Опарин - односельчанин Ларкина, которого и я знал в мирное время.
- Позови его, пусть расскажет, что в деревне делается. Вошел Опарин. Вытянулся передо мной, как полагается перед офицером.
- Здравствуй, Опарин! Давно из деревни?
- Недели две.
- Ну, как там живется?
- Плохо, в деревне никого нет, Дмитрий Прокофьевич, бабы одни остались, все на фронте. Призывают совсем почти мальчишек. Видел ваших родителей. Сестра Катерина Прокофьевна была на масленой дома. Она кончает учиться. Мамаша ваша приказала благодарить за присланные деньги. Корову теперь купили. Живут как будто ничего, только мамаша часто плачет, что сын на войне. Кланяются вам все. Просили сказать, что будут ждать весной...

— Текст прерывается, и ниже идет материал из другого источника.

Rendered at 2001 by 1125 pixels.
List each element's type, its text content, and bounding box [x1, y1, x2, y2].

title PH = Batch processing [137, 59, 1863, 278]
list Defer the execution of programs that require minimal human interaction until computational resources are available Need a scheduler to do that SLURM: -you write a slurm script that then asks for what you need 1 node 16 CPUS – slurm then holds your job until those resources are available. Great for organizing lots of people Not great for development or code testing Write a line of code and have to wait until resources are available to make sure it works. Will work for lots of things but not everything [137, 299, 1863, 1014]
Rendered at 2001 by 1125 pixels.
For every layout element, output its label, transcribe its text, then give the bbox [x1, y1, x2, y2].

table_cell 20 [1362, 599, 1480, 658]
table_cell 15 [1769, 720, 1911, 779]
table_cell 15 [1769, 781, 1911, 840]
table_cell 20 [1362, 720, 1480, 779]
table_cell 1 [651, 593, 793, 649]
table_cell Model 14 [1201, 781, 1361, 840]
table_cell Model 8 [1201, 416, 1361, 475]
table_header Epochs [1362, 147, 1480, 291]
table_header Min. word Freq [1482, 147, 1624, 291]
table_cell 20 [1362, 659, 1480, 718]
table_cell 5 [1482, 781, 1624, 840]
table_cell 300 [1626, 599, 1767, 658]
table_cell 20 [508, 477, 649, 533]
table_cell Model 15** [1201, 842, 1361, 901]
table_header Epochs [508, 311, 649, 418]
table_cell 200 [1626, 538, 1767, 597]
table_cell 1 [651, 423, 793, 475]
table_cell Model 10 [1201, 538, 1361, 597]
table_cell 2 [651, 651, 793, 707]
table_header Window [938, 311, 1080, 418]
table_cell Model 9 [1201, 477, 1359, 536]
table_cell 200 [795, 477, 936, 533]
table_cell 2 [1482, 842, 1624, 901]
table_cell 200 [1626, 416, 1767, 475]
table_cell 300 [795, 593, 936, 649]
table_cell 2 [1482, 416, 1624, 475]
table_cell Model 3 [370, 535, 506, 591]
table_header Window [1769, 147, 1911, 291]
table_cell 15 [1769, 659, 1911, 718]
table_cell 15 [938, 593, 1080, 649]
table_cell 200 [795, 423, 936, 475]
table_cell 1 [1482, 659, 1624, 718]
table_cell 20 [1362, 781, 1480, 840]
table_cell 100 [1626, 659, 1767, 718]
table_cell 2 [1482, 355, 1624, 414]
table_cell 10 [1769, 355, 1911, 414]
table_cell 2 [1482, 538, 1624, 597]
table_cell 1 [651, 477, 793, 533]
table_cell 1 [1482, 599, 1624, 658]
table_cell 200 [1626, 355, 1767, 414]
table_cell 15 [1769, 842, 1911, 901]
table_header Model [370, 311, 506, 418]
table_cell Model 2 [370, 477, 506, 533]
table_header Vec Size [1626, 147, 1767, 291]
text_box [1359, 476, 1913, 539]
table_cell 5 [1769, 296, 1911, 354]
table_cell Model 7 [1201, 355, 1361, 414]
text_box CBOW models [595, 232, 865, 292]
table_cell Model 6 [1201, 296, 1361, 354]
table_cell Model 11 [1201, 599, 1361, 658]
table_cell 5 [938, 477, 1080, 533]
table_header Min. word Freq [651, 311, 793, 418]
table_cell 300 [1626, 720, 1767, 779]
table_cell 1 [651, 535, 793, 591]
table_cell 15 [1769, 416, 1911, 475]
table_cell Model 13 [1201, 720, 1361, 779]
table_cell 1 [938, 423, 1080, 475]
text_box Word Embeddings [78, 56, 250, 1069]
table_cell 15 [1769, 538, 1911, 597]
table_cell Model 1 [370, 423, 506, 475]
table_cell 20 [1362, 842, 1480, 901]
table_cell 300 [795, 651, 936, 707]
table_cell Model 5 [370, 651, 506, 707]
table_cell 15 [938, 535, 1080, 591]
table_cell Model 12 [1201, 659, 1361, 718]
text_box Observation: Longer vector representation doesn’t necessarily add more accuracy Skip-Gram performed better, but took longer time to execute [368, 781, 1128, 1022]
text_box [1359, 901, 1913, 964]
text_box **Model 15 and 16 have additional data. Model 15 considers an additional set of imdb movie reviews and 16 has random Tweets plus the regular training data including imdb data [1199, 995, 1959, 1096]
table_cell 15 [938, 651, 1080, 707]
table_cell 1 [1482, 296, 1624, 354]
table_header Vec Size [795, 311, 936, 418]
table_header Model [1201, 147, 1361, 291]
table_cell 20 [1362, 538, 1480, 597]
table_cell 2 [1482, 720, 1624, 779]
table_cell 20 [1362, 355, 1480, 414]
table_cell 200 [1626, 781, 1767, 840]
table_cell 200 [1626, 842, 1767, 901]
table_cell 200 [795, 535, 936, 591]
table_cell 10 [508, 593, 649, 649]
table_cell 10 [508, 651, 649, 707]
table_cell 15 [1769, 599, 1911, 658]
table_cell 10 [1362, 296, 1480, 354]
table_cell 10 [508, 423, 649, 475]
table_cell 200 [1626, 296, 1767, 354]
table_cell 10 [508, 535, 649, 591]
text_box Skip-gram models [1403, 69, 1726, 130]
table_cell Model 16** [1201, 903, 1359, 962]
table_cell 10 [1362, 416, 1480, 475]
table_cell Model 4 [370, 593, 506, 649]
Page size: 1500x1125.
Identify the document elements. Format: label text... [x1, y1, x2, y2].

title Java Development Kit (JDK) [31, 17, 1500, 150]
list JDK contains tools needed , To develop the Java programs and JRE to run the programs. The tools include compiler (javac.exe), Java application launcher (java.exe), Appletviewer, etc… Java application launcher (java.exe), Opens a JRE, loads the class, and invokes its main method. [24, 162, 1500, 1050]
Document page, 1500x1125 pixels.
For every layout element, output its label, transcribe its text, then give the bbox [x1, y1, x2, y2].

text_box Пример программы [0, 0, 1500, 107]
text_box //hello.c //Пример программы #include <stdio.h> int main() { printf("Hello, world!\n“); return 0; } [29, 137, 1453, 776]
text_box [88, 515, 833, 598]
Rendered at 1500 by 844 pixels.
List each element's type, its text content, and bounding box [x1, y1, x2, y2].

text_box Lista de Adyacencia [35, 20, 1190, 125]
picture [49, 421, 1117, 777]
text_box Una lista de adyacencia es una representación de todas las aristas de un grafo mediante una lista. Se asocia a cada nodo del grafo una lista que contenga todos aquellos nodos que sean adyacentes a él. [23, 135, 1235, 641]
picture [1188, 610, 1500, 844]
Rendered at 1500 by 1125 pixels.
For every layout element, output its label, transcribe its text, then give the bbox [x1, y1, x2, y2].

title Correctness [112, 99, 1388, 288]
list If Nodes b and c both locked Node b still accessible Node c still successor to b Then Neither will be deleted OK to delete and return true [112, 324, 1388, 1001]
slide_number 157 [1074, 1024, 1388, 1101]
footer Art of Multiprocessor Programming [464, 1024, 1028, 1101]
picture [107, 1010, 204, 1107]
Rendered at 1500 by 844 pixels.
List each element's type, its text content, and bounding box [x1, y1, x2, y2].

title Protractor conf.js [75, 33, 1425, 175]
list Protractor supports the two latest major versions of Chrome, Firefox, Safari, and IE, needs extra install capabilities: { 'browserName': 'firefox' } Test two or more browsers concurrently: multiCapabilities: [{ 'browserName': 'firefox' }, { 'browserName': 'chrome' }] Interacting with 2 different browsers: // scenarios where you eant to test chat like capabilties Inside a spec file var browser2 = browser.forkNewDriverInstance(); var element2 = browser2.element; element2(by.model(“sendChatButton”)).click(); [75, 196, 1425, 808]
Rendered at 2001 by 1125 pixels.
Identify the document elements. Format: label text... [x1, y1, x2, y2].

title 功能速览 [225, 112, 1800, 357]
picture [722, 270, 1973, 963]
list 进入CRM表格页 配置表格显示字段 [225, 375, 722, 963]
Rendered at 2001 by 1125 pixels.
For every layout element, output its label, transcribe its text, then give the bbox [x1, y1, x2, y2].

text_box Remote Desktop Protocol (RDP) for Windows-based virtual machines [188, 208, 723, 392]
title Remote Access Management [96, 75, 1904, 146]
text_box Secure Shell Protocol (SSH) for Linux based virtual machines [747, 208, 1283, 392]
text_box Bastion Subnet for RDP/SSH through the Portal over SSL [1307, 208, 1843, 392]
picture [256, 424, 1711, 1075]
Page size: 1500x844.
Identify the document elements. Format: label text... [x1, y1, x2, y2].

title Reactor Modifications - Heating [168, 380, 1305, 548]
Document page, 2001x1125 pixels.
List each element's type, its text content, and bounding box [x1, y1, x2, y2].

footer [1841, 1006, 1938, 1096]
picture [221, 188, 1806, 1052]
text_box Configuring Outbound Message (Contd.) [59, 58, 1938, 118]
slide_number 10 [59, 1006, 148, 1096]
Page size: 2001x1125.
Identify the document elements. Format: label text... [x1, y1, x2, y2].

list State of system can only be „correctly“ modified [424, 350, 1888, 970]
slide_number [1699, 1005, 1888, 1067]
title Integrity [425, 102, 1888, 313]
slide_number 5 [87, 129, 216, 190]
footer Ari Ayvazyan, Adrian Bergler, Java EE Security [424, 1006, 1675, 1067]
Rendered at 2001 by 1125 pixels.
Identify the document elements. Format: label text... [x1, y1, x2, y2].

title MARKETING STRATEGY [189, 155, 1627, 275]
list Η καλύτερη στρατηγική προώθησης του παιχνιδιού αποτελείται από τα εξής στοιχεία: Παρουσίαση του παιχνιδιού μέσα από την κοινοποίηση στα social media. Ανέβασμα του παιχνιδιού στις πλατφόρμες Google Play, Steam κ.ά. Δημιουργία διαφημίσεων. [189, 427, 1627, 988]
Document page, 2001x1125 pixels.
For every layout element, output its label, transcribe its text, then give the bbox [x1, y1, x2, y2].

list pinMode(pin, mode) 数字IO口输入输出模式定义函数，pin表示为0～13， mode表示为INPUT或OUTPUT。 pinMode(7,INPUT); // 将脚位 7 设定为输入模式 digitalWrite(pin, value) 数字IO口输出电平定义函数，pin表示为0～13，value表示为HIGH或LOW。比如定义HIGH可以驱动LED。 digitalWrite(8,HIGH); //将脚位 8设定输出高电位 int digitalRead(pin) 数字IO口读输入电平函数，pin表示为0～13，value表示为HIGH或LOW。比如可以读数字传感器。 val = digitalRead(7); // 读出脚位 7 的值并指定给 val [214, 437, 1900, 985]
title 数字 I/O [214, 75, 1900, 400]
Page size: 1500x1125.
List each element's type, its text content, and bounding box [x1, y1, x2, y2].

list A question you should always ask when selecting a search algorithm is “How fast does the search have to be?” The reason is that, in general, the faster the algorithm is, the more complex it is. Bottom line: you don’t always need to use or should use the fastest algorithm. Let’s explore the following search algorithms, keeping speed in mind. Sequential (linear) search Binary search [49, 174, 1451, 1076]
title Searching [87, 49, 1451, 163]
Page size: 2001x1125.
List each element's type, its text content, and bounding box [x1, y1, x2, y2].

В это время в комнату вошел прапорщик Завертяев. Сидевший на табуретке Опарин вскочил.
- Ничего, ничего, не пугайся, - успокоил я Опарина. - Можешь идти к Ларкину, там с ним потолкуй, а если что надо, заходи. А пока до свидания, протянул я ему руку.
Ушли Опарин и Ларкин. Завертяев возмущенно обратился ко мне:
- Как вы можете, прапорщик, быть фамильярным с солдатом?
- То есть как - фамильярным?
- Подавать руку.
- Разве он не человек?
- Я вас не понимаю. Солдат есть солдат, он не должен рассуждать. Фамильярничанье, подача руки их развращает.
- Знаете, прапорщик Завертяев, не знаю, какого вы происхождения, но я того же, как и эти солдаты. Когда мне говорят, что солдаты - серая скотина, я отношу это на свой личный счет.
- Вы офицер!
- А вы, по-моему, мальчишка, если не понимаете простых человеческих отношений. Завертяев вскочил:
- Я доложу командиру полка!
- Хоть самому Господу Богу или черту!
На следующий день меня вызывает командир полка.
- Что у вас за столкновение вышло с прапорщиком Завертяевым? - сухо обратился он ко мне.